Horvath goes on to celebrate what we
can learn from failure, and that “with enough time all
scientific wells run dry.” Learning from failure is certainly a
good thing, as discussed by Couzin-Frankel (2013). However, the
right way to do that is to learn from failures resulting from well
designed, conducted, and reported studies, not from the garbage that
the Economist article was addressing. In the latter case, I believe
“garbage in, garbage out” is the lesson. Horvath seems to be
arguing that “garbage in, gospel out” (the ironic motto of this
blog)!
Do all scientific wells run dry? I
think not. The classical mechanics of Galileo and Newton still
provides the framework for the study of classical fluid dynamics, a
lively discipline that thrives to this day. The concepts of
Darwinian evolution continue to influence how we fight infectious
disease, for instance, by updating the influenza vaccine on an annual
basis.
I'm all for disclosing the messy nature
of scientific progress, learning from failure (and publishing the
results), and so on. However, all of these things can only be done
when critical thinking (including statistical thinking) are
constantly at work throughout the process.
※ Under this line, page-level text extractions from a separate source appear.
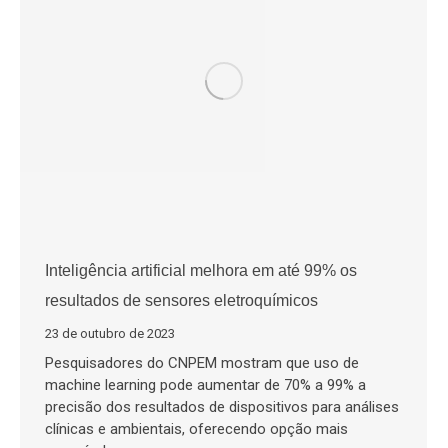
Inteligência artificial melhora em até 99% os
resultados de sensores eletroquímicos
23 de outubro de 2023
Pesquisadores do CNPEM mostram que uso de
machine learning pode aumentar de 70% a 99% a
precisão dos resultados de dispositivos para análises
clínicas e ambientais, oferecendo opção mais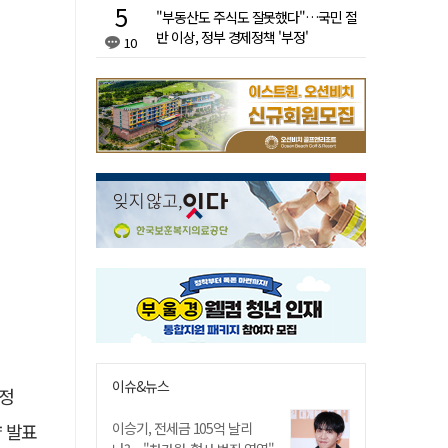
"부동산도 주식도 잘못했다"…국민 절
반 이상, 정부 경제정책 '부정'
10
이슈&뉴스
선정
이승기, 전세금 105억 날리
략 발표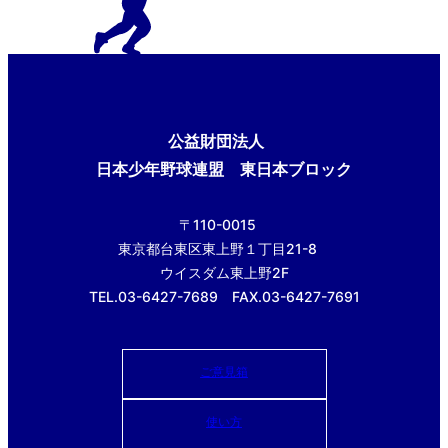
公益財団法人
日本少年野球連盟 東日本ブロック
〒110-0015
東京都台東区東上野１丁目21-8
ウイスダム東上野2F
TEL.03-6427-7689 FAX.03-6427-7691
ご意見箱
使い方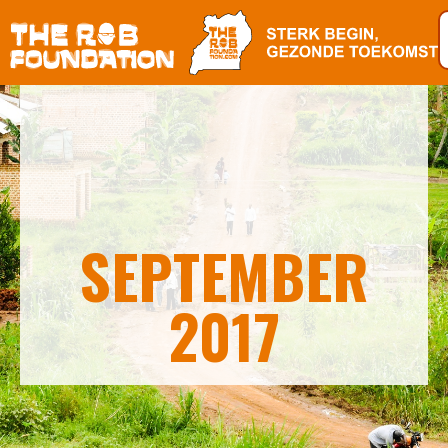
SEPTEMBER
2017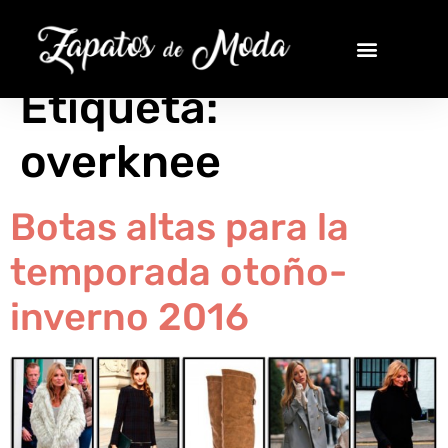
Etiqueta:
overknee
Botas altas para la
temporada otoño-
inverno 2016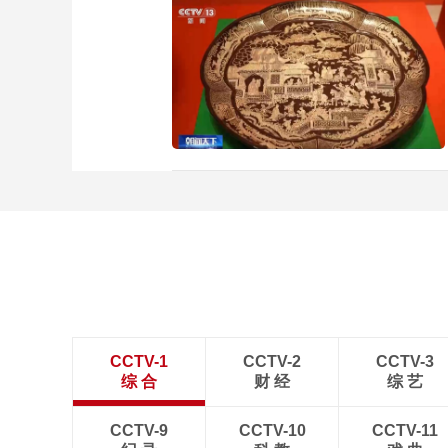
CCTV-1
CCTV-2
CCTV-3
综 合
财 经
综 艺
CCTV-9
CCTV-10
CCTV-11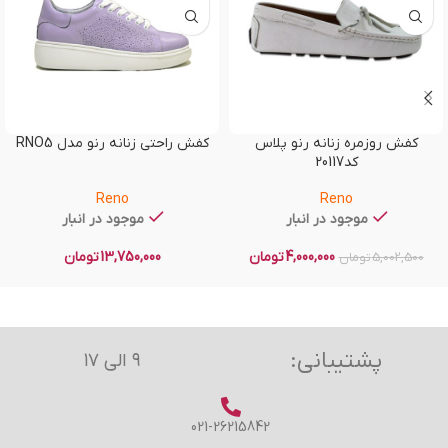
کفش روزمره زنانه رنو پلاس
کفش راحتی زنانه رنو مدل RNO5
کد20117
Reno
Reno
موجود در انبار
موجود در انبار
4,000,000
تومان
13,750,000
تومان
5,002,500
تومان
پشتیبانی:
۹ الی ۱۷
021-26215842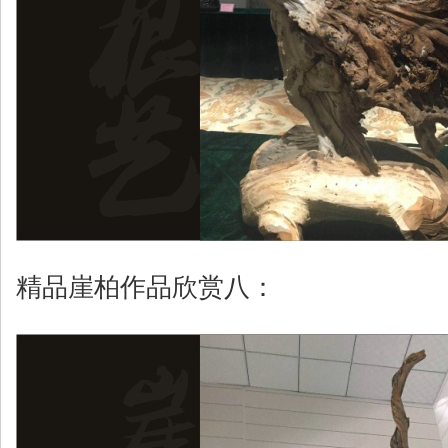
精品崖柏作品欣赏八：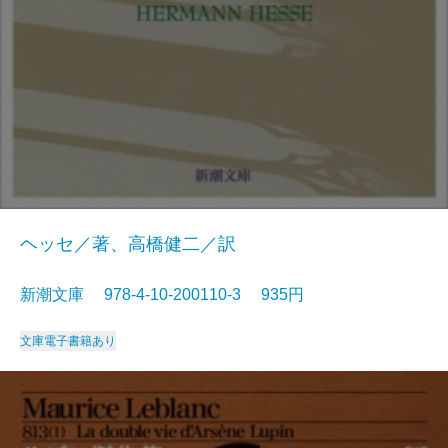
ヘッセ／著、高橋健二／訳
新潮文庫 978-4-10-200110-3 935円
文庫
電子書籍あり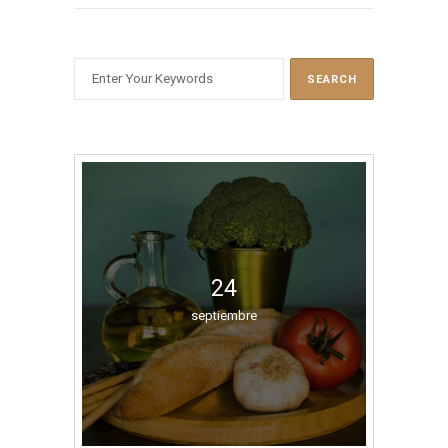
BUSCAR
24
septiembre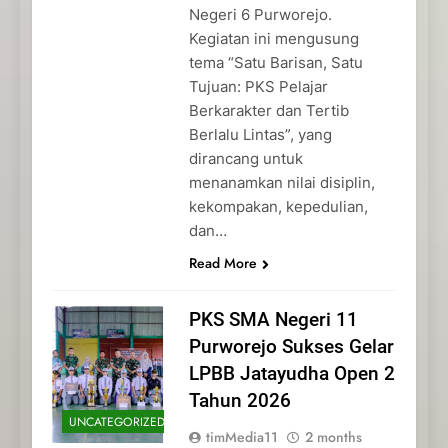
Negeri 6 Purworejo.
Kegiatan ini mengusung
tema “Satu Barisan, Satu
Tujuan: PKS Pelajar
Berkarakter dan Tertib
Berlalu Lintas”, yang
dirancang untuk
menanamkan nilai disiplin,
kekompakan, kepedulian,
dan…
Read More
PKS SMA Negeri 11
Purworejo Sukses Gelar
LPBB Jatayudha Open 2
Tahun 2026
UNCATEGORIZED
timMedia11
2 months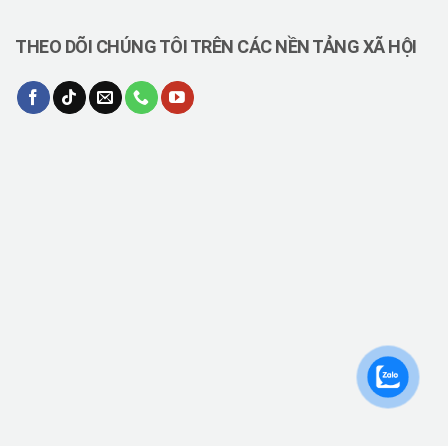
THEO DÕI CHÚNG TÔI TRÊN CÁC NỀN TẢNG XÃ HỘI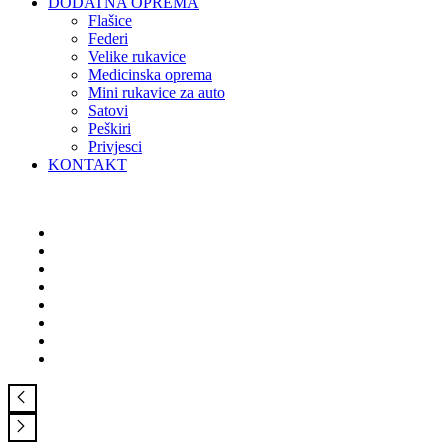
DODATNA OPREMA
Flašice
Federi
Velike rukavice
Medicinska oprema
Mini rukavice za auto
Satovi
Peškiri
Privjesci
KONTAKT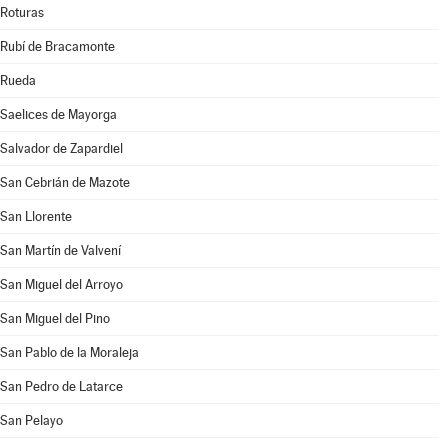
Roturas
Rubí de Bracamonte
Rueda
Saelices de Mayorga
Salvador de Zapardiel
San Cebrián de Mazote
San Llorente
San Martín de Valvení
San Miguel del Arroyo
San Miguel del Pino
San Pablo de la Moraleja
San Pedro de Latarce
San Pelayo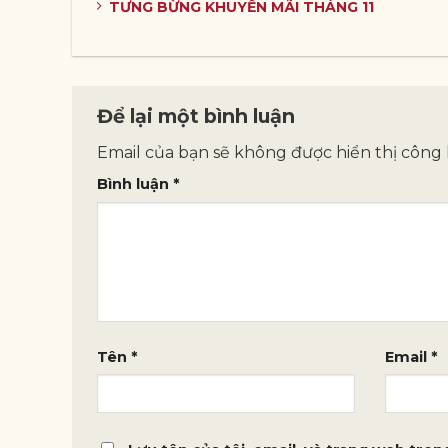
TƯNG BỪNG KHUYẾN MÃI THÁNG 11
Để lại một bình luận
Email của bạn sẽ không được hiển thị công 
Bình luận
*
Tên
*
Email
*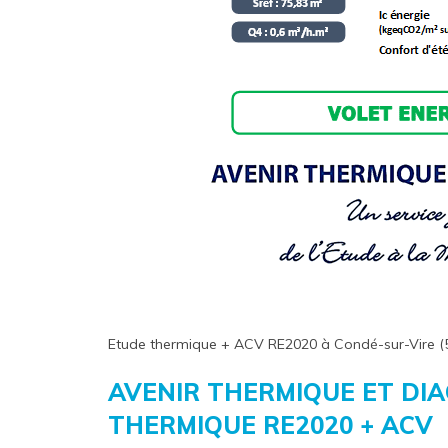
Etude thermique + ACV RE2020 à Condé-sur-Vire (
AVENIR THERMIQUE ET DI
THERMIQUE RE2020 + ACV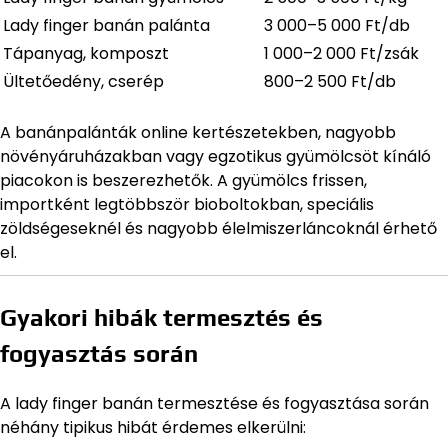
Lady finger banán palánta
3 000–5 000 Ft/db
Tápanyag, komposzt
1 000–2 000 Ft/zsák
Ültetőedény, cserép
800–2 500 Ft/db
A banánpalánták online kertészetekben, nagyobb
növényáruházakban vagy egzotikus gyümölcsöt kínáló
piacokon is beszerezhetők. A gyümölcs frissen,
importként legtöbbször bioboltokban, speciális
zöldségeseknél és nagyobb élelmiszerláncoknál érhető
el.
Gyakori hibák termesztés és
fogyasztás során
A lady finger banán termesztése és fogyasztása során
néhány tipikus hibát érdemes elkerülni: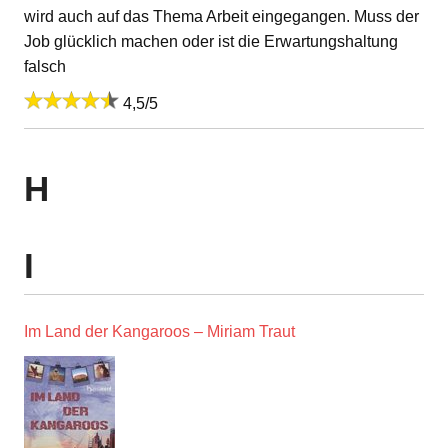
wird auch auf das Thema Arbeit eingegangen. Muss der
Job glücklich machen oder ist die Erwartungshaltung
falsch
4,5/5
H
I
Im Land der Kangaroos – Miriam Traut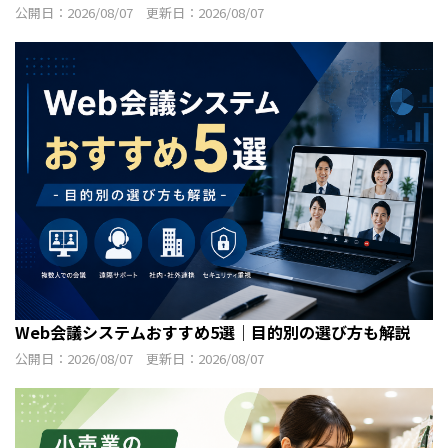
公開日：2026/08/07 更新日：2026/08/07
Web会議システムおすすめ5選｜目的別の選び方も解説
公開日：2026/08/07 更新日：2026/08/07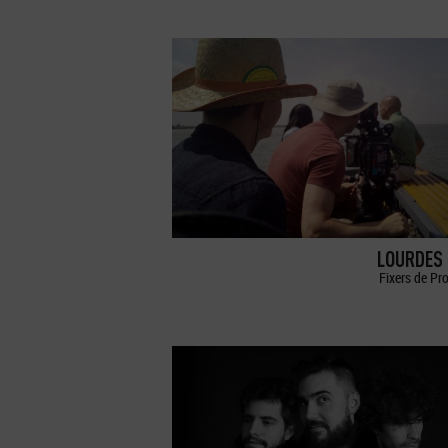
LOURDES 
Fixers de Pr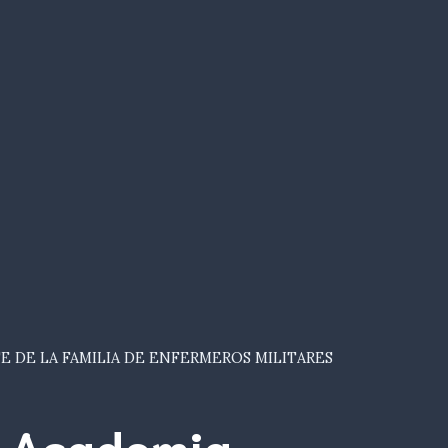
E DE LA FAMILIA DE ENFERMEROS MILITARES
Academia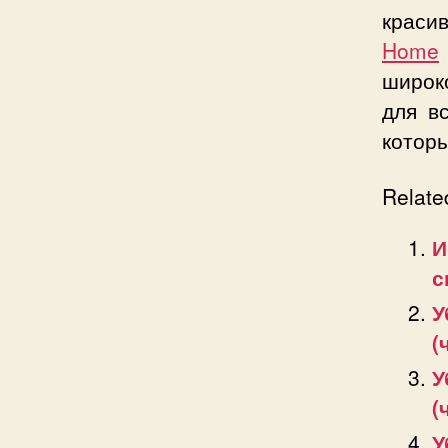
краси
Home
широк
для в
котор
Relate
И
с
У
(
У
(
У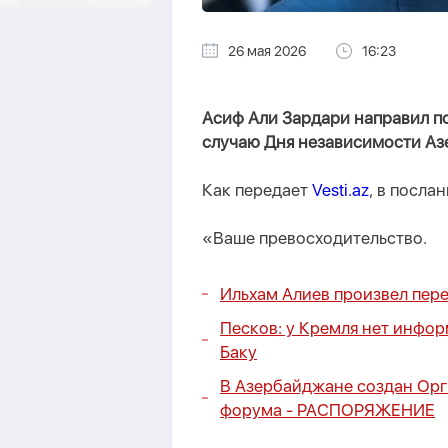
26 мая 2026
16:23
Асиф Али Зардари направил п
случаю Дня независимости Аз
Как передает
Vesti.az
, в посла
«Ваше превосходительство.
Ильхам Алиев произвел пер
Песков: у Кремля нет инфо
Баку
В Азербайджане создан Ор
форума -
РАСПОРЯЖЕНИЕ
We should all be seeking
to make research reproducible not by “massaging data” but by
thinking critically, using good study design and execution, employing sound data
collection, and providing full disclosure of methods and results. It seems to
me that Horvath has not really understood the reasons for
non-reproducible research that have been put forward by Ioannidis (2005)
and others.
I hate to end the year on a sour note,
but this is likely to be my last post for 2013. Nonetheless the raw
material for this blog is considerable, and hopefully I will have
more to post in the new year. Thanks for reading!
References
Jennifer Couzin-Frankel, 2013: The power of negative thinking. Science, 342: 68-69.
John P.A. Ioannidis, 2005: Why most published research findings are false. PLoS Medicine, 2 (8), e124: 696-701.